Cel zadania: Sformatuj jako listę numerowaną wiersze rekordów, zaczynając od wiersza zawierającego „family: Castoridae” i kończąc na wierszu zawierającym „scientific name: Allium howellii”, oba włącznie. Pomiń puste wiersze.

━━━━━━━━━━━━━━━━━━━━

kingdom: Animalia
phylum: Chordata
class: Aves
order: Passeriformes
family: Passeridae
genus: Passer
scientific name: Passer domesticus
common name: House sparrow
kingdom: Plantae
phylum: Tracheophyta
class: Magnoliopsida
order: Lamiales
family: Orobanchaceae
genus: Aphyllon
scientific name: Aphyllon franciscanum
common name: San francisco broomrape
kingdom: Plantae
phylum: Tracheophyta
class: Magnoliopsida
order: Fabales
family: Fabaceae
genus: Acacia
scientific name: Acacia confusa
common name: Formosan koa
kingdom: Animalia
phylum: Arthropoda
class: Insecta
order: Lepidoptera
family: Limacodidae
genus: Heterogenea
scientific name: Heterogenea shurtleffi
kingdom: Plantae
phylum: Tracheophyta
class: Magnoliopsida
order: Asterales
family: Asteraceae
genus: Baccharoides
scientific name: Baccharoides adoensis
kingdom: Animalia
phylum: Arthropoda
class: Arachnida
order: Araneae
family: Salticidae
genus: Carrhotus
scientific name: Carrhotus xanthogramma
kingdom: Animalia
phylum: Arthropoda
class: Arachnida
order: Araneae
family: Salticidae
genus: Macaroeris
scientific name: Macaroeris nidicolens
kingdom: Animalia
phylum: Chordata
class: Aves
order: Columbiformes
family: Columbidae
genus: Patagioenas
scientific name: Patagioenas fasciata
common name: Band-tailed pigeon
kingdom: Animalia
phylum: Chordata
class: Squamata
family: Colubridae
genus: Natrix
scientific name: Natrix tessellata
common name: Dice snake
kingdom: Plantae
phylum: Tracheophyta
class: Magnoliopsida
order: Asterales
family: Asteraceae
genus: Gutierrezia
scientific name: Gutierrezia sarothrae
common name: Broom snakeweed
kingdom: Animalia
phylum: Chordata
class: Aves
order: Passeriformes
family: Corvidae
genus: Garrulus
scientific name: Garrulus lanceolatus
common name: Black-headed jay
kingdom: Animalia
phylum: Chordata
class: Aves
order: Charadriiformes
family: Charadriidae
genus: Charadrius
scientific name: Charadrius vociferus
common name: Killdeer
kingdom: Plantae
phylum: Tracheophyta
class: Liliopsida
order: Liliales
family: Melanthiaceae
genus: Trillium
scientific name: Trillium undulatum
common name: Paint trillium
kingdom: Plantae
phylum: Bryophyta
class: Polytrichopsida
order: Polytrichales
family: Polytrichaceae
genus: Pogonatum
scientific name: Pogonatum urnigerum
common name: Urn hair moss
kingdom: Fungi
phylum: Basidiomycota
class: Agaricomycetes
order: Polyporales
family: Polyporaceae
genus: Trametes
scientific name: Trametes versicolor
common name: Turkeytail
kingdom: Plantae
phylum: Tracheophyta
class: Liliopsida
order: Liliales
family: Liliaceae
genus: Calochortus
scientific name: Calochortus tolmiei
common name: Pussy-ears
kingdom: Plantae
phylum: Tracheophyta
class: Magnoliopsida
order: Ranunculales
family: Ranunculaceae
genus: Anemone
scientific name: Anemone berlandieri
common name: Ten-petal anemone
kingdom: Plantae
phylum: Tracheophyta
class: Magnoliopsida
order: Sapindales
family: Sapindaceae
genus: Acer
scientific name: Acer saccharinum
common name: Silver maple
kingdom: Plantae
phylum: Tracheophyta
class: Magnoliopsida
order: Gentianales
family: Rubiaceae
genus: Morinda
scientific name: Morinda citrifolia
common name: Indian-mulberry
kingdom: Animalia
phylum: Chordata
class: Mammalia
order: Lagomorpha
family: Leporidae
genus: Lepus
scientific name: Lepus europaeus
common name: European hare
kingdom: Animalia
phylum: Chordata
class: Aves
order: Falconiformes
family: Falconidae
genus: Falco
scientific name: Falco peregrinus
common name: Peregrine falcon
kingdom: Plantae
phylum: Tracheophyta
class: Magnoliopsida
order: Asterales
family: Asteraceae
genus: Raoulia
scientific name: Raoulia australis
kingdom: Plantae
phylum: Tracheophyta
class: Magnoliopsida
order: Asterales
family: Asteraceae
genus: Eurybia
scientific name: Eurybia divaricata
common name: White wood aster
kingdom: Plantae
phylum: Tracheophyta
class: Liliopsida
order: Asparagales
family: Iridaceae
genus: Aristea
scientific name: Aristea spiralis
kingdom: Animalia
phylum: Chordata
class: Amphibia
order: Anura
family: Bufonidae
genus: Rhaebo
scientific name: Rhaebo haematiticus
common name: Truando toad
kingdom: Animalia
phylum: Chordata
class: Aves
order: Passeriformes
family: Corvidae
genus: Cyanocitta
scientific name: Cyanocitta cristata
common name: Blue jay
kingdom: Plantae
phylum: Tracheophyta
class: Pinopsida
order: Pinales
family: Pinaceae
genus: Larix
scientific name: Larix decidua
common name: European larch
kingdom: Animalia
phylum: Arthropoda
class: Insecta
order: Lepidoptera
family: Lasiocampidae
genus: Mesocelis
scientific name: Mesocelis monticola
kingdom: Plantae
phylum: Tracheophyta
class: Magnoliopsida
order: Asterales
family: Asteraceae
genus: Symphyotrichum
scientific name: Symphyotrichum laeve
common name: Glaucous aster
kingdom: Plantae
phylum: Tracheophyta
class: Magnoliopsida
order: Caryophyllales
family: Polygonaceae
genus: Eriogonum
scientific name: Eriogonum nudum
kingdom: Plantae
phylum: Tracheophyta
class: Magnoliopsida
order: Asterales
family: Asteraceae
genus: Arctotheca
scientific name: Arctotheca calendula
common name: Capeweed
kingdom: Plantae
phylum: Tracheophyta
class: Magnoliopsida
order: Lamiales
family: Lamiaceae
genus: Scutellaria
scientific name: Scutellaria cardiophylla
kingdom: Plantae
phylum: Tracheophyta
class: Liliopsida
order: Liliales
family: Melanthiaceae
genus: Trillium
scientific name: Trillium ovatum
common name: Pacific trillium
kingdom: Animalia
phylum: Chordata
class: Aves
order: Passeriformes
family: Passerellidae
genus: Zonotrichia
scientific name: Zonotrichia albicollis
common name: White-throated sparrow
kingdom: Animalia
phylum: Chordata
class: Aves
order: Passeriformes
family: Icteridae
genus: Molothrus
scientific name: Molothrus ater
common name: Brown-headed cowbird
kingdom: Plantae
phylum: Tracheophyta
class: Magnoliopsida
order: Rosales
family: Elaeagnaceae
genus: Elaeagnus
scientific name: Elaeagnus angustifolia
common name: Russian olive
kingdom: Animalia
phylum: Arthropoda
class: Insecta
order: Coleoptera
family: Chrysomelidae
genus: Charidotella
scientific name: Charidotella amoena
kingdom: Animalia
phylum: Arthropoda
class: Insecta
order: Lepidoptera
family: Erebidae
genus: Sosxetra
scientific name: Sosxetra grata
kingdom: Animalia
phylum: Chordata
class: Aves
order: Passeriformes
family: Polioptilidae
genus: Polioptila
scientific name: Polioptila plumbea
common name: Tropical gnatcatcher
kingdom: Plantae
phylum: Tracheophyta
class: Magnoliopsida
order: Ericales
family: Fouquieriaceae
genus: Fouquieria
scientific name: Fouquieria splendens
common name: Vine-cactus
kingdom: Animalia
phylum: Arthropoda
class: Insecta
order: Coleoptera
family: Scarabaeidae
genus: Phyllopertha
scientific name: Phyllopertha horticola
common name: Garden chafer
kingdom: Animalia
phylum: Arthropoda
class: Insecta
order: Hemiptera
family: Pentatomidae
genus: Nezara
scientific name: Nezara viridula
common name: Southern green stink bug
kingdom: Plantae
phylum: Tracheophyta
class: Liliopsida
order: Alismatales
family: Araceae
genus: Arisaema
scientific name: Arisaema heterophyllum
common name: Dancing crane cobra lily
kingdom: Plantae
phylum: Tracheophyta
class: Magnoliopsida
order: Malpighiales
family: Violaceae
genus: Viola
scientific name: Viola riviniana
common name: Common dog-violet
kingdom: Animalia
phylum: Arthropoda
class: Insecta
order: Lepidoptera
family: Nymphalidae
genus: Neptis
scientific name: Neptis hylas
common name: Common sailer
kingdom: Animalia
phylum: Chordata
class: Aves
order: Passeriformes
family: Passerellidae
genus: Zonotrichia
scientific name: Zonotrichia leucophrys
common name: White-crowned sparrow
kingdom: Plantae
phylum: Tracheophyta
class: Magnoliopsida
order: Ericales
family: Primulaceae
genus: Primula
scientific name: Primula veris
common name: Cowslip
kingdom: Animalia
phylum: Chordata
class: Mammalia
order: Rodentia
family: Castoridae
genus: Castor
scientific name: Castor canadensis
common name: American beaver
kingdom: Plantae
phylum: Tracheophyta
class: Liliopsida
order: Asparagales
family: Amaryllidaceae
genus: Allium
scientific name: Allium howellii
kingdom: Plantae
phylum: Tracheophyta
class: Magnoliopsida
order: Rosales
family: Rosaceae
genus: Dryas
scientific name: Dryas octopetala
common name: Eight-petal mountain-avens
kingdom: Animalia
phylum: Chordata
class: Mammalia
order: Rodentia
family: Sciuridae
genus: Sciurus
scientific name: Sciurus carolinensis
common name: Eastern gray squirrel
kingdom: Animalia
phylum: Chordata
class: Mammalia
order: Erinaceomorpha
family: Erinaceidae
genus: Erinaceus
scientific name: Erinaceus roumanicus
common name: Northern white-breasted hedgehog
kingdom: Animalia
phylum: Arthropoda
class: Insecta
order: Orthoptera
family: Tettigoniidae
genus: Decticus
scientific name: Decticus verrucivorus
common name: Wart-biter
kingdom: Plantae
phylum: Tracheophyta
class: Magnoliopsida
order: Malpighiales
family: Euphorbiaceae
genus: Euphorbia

━━━━━━━━━━━━━━━━━━━━

Pełny wynik:
1. family: Castoridae
2. genus: Castor
3. scientific name: Castor canadensis
4. common name: American beaver
5. kingdom: Plantae
6. phylum: Tracheophyta
7. class: Liliopsida
8. order: Asparagales
9. family: Amaryllidaceae
10. genus: Allium
11. scientific name: Allium howellii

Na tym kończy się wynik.